His walk, everything was different about him — strangely both stumbling and purposeful. From a distance I don’t think I would have recognised him. I answered his hammering on the door and he stood there — arms hanging by his sides. He pushed past me and we stood for a second, looking wordlessly at each other.

He went and sat on the sofa. ‘Tell me what happened,’ he said, not looking at me. ‘I need to know from beginning to end. Exactly. What. Happened.’

So I did, as best I could.

‘You lost her.’

‘Yes, yes I did, Paul. It was foggy and — yes, Paul, yes, I lost her. And now, now I don’t know where she is.’

Again, like on The Day It Happened I got the sense of the ground opening up and releasing something that should have stayed compressed: the smell of mud; a deadly mustard gas seeping about the room. Our pain had a colour and a smell, it shimmered dark yellow in the morning light around our feet.

‘I’ve been questioned. They thought it might be me.’ He was angry now, like men are when there’s no action to be taken.

‘Paul, they have to do that. It’s just procedure. You must understand. I’ve been questioned too. Oh God, I’m glad to see you.’

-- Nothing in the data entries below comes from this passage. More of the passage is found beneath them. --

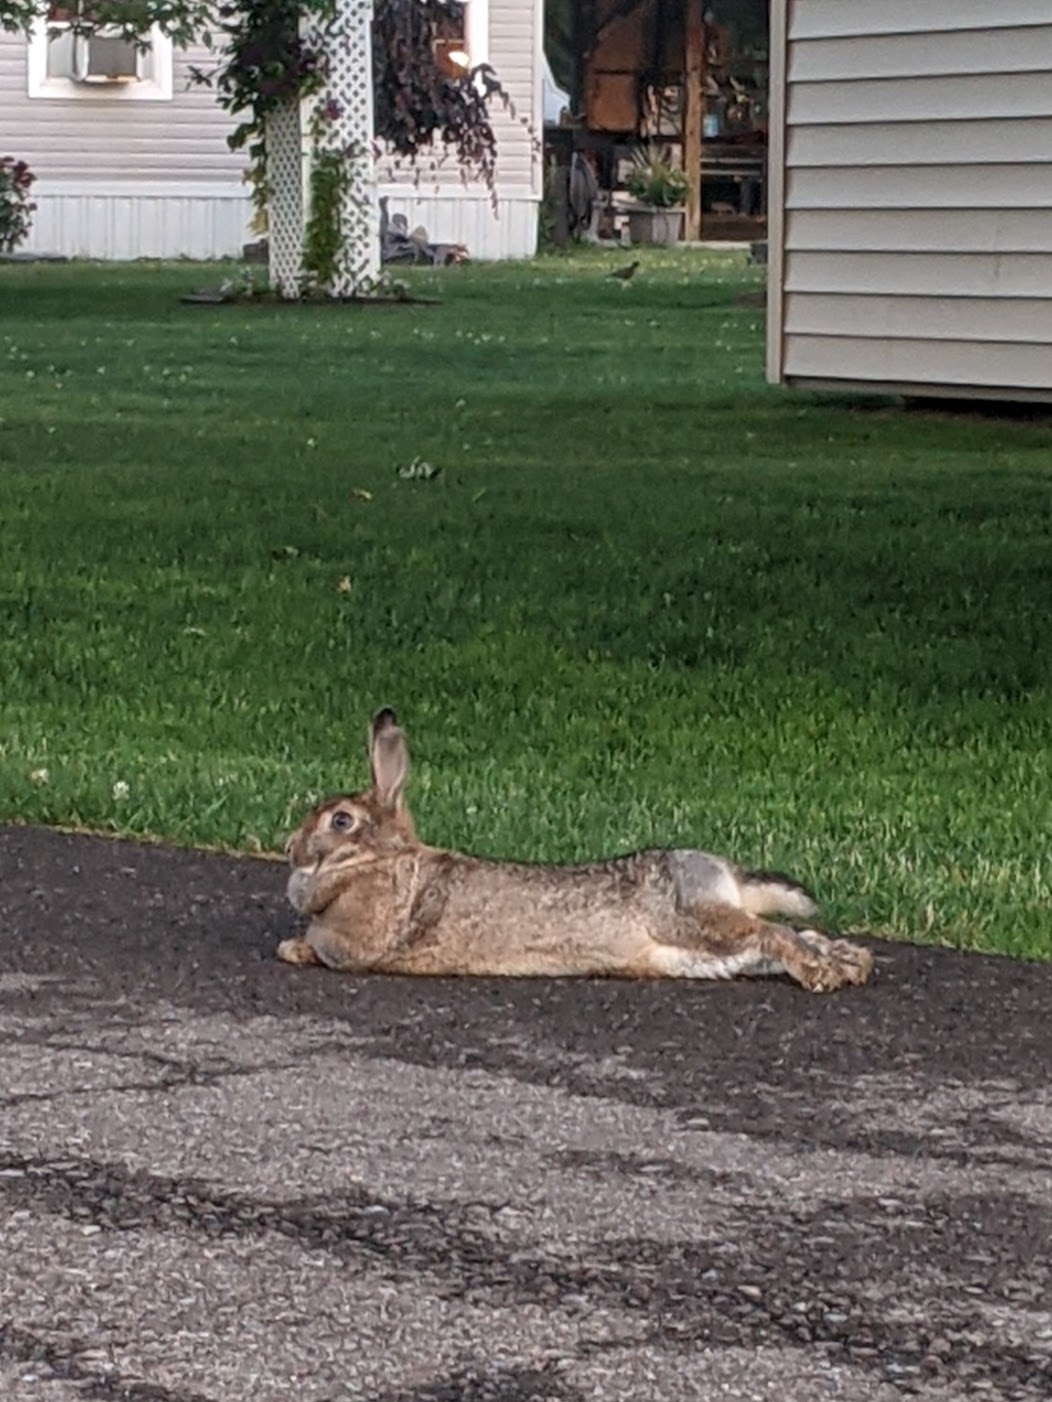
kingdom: Animalia
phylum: Chordata
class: Mammalia
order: Lagomorpha
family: Leporidae
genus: Sylvilagus
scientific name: Sylvilagus floridanus
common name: Eastern cottontail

He cut across me. ‘You lost her.’ Then: ‘It’s your fault. It’s all your fault.’ That cold chaotic stare again.

‘Paul, how can you say that? How can you be so cruel? When you haven’t even been near us for an age.’

He stood up. ‘How could I come here? It wasn’t good for her.’ He was shouting now. ‘Not with you, you looking at me so tight-lipped and hating. Children pick up on things you know — she did. She always got these marks under her eyes when I came round, dark circles. It was the stress of it. Oh, what’s the point?’ He made for the door.

‘Are you going already? Paul, please don’t leave.’ I was whimpering almost. ‘Please don’t leave me with this. She belongs to both of us.’

‘I have to.’ He pulled his palm across his eyes like he was trying to rub it all away. ‘I just … just can’t stand this. You don’t realise.’